SG-CADVLM: A Context-Aware Decoding Powered Vision Language Model for Safety-Critical Scenario Generation

Autonomous vehicle safety validation requires testing on safety-critical scenarios, but these events are rare in real-world driving and costly to test due to collision risks. Crash reports provide authentic specifications of safety-critical events, offering a vital alternative to scarce real-world collision trajectory data. This makes them valuable sources for generating realistic high-risk scenarios through simulation. Existing approaches face significant limitations because data-driven methods lack diversity due to their reliance on existing latent distributions, whereas adversarial methods often produce unrealistic scenarios lacking physical fidelity. Large Language Model (LLM) and Vision Language Model (VLM)-based methods show significant promise. However, they suffer from context suppression issues where internal parametric knowledge overrides crash specifications, producing scenarios that deviate from actual accident characteristics. This paper presents SG-CADVLM (A Context-Aware Decoding Powered Vision Language Model for Safety-Critical Scenario Generation), a framework that integrates Context-Aware Decoding with multi-modal input processing to generate safety-critical scenarios from crash reports and road network diagrams. The framework mitigates VLM hallucination issues while enabling the simultaneous generation of road geometry and vehicle trajectories. The experimental results demonstrate that SG-CADVLM generates critical risk scenarios at a rate of 84.4% compared to 12.5% for the baseline methods, representing an improvement of 469%, while producing executable simulations for autonomous vehicle testing.
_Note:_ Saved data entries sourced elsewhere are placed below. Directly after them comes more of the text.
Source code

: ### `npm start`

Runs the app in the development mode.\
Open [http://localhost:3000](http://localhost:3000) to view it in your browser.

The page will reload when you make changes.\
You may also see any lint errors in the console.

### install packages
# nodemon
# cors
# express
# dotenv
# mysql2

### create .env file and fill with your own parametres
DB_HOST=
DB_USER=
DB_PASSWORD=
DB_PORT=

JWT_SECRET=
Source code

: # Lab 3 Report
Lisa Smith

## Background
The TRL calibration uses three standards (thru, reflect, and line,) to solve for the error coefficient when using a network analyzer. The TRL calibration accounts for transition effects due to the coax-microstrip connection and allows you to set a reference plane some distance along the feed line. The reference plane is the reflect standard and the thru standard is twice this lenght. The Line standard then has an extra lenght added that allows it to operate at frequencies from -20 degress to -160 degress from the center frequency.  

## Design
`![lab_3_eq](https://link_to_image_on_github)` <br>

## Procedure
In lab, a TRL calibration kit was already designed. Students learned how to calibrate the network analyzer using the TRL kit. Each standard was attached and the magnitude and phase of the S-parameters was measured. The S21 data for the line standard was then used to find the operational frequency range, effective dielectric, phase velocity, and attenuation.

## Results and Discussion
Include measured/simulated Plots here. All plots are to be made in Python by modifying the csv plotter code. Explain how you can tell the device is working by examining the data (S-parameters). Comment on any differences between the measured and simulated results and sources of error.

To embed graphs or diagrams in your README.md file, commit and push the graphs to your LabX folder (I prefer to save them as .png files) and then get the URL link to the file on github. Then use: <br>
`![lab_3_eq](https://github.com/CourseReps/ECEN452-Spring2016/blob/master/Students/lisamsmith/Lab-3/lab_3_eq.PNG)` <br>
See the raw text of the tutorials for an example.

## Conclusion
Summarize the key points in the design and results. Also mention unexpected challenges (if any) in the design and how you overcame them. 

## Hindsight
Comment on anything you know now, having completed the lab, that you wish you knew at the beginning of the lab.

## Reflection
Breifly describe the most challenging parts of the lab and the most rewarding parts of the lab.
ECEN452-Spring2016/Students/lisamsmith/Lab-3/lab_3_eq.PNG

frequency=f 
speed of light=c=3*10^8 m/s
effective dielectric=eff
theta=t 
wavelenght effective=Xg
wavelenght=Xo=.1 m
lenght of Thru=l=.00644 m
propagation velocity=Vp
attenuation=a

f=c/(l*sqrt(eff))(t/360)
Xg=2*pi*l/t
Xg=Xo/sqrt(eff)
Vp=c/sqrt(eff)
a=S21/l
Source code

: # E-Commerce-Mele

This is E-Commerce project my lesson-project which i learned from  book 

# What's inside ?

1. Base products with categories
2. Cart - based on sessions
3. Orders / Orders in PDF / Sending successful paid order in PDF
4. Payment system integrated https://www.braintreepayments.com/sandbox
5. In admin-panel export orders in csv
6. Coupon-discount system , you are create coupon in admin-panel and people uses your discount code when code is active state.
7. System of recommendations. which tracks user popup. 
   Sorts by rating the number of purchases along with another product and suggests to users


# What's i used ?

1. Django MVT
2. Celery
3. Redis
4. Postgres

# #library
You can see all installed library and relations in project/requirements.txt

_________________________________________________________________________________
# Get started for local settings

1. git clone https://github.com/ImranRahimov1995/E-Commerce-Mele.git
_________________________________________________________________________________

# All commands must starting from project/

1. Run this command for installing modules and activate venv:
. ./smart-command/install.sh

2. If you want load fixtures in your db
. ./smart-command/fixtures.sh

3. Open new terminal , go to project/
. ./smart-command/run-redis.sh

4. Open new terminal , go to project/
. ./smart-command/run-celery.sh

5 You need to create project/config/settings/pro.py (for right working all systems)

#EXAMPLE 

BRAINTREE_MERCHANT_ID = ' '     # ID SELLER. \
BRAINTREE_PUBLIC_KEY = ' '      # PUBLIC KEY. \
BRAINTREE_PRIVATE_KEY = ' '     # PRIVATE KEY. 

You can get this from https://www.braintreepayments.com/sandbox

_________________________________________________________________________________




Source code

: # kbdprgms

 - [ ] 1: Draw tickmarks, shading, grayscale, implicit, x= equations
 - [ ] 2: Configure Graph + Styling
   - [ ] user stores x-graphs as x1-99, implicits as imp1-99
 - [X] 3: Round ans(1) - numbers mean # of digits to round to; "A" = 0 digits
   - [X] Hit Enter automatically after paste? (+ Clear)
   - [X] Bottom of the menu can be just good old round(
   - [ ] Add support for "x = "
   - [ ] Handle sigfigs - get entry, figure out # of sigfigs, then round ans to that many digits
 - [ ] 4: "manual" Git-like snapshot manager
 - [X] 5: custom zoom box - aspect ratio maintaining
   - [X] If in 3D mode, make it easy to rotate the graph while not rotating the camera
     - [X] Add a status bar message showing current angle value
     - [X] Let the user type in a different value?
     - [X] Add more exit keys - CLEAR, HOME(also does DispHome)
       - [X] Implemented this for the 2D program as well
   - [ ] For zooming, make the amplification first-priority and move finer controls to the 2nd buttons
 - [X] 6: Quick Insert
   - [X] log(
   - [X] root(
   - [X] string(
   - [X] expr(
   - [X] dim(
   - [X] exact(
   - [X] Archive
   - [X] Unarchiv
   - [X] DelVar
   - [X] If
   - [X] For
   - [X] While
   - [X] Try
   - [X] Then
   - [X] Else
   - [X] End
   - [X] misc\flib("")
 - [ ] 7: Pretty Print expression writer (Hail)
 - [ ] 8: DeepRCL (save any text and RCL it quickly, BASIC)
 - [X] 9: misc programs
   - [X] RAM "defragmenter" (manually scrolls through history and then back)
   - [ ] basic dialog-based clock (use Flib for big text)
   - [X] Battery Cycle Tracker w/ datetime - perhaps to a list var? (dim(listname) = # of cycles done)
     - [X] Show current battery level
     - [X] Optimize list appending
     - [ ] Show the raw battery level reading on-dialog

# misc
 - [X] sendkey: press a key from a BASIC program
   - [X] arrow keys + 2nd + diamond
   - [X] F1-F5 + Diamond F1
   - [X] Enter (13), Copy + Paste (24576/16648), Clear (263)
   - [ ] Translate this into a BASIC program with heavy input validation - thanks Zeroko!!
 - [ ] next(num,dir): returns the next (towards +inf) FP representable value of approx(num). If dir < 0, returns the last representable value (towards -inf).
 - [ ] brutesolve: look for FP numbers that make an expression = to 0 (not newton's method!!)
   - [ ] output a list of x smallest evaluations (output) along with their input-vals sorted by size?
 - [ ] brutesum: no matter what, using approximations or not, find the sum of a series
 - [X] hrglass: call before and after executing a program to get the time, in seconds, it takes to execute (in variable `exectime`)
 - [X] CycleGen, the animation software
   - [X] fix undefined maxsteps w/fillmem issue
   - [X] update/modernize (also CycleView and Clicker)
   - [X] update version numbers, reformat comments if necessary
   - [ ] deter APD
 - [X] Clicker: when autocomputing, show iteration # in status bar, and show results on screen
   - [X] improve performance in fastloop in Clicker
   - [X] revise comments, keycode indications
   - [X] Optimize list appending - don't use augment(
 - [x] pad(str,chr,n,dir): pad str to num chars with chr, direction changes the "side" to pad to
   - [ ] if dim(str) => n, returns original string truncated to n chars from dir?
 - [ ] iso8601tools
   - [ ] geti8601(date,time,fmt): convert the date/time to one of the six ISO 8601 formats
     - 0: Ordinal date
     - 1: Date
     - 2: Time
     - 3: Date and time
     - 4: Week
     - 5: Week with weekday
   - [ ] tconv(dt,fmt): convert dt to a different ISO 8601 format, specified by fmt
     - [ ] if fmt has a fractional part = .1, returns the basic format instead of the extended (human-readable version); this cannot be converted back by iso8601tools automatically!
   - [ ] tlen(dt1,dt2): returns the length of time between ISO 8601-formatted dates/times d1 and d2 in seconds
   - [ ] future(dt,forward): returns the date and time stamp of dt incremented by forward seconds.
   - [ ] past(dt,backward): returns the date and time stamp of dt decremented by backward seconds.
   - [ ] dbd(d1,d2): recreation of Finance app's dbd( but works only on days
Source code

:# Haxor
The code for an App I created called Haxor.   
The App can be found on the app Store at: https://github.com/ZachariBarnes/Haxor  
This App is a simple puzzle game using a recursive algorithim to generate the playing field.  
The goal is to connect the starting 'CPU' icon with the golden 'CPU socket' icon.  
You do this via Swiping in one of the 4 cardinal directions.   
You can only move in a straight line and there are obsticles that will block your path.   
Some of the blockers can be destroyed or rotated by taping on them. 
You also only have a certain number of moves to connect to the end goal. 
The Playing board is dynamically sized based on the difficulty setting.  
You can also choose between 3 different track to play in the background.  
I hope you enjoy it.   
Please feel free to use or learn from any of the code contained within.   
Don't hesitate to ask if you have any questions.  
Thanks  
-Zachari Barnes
翻译：自动驾驶车辆的安全验证需要在安全关键场景下进行测试，但这些事件在现实世界驾驶中较为罕见，且因碰撞风险而测试成本高昂。事故报告提供了安全关键事件的真实规范，为稀缺的真实世界碰撞轨迹数据提供了一个重要的替代来源。这使其成为通过仿真生成真实高风险场景的宝贵资源。现有方法面临显著局限性：数据驱动方法因其对现有潜在分布的依赖而缺乏多样性，而对抗性方法则常产生缺乏物理真实性的不现实场景。基于大语言模型和视觉语言模型的方法展现出巨大潜力。然而，它们存在上下文抑制问题，即内部参数知识会覆盖事故规范，导致生成的场景偏离实际事故特征。本文提出SG-CADVLM（一种用于安全关键场景生成的上下文感知解码驱动的视觉语言模型），该框架将上下文感知解码与多模态输入处理相结合，以从事故报告和路网图中生成安全关键场景。该框架缓解了VLM的幻觉问题，同时实现了道路几何与车辆轨迹的同步生成。实验结果表明，SG-CADVLM生成关键风险场景的比例为84.4%，而基线方法仅为12.5%，提升了469%，并能生成用于自动驾驶测试的可执行仿真。